## Material supplied

/---

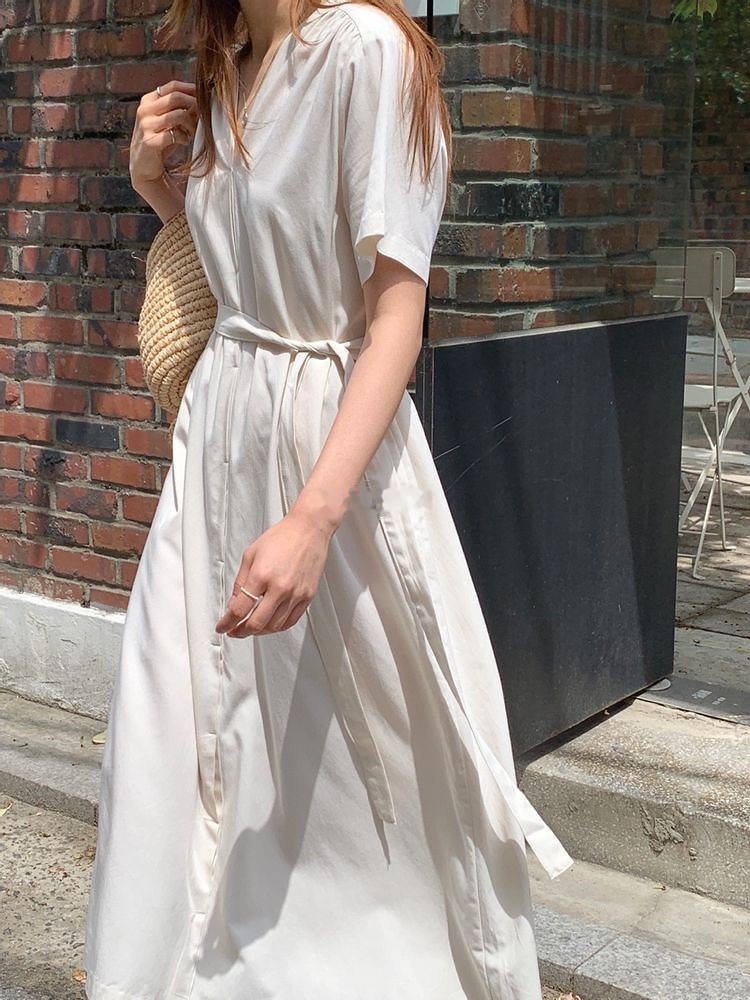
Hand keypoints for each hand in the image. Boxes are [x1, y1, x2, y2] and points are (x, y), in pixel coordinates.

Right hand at [129, 79, 197, 191]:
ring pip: (178, 115)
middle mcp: (144, 110)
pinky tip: (185, 141)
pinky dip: (185, 137)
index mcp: (148, 101)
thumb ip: (180, 110)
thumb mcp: (168, 122)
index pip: (173, 86)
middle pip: (176, 97)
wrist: (144, 167)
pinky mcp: (149, 142)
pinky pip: (175, 134)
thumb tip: (203, 101)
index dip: (192, 89)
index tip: (205, 98)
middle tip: (204, 116)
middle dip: (195, 105)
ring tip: (193, 132)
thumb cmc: (160, 142)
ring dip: (191, 124)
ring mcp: (145, 125)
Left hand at [215, 509, 331, 637]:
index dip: (227, 623)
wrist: (309, 529)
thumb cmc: (282, 537)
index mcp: (261, 575)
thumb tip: (234, 604)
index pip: (240, 609)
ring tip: (251, 627)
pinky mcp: (307, 596)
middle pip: (257, 623)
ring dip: (259, 631)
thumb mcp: (250, 555)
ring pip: (274, 626)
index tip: (222, 627)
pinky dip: (278, 627)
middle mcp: (280, 588)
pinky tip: (270, 623)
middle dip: (241, 631)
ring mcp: (296, 594)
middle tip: (235, 631)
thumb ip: (240, 582)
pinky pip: (291, 621)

\---

## Task objective
Starting from the line with "thumb tip: (234, 604)" and ending with the final line of the data, quote every line exactly, both ends included.

## Answer section
thumb tip: (234, 604)
index pip: (240, 609)
ring tip: (251, 627)
pinky mcp: (307, 596)
middle pip: (257, 623)
ring dip: (259, 631)
thumb mcp: (250, 555)
ring pip: (274, 626)
index tip: (222, 627)
pinky dip: (278, 627)
middle mcp: (280, 588)
pinky tip: (270, 623)
middle dip: (241, 631)
ring mcp: (296, 594)
middle tip: (235, 631)
thumb ip: (240, 582)
pinky pip: (291, 621)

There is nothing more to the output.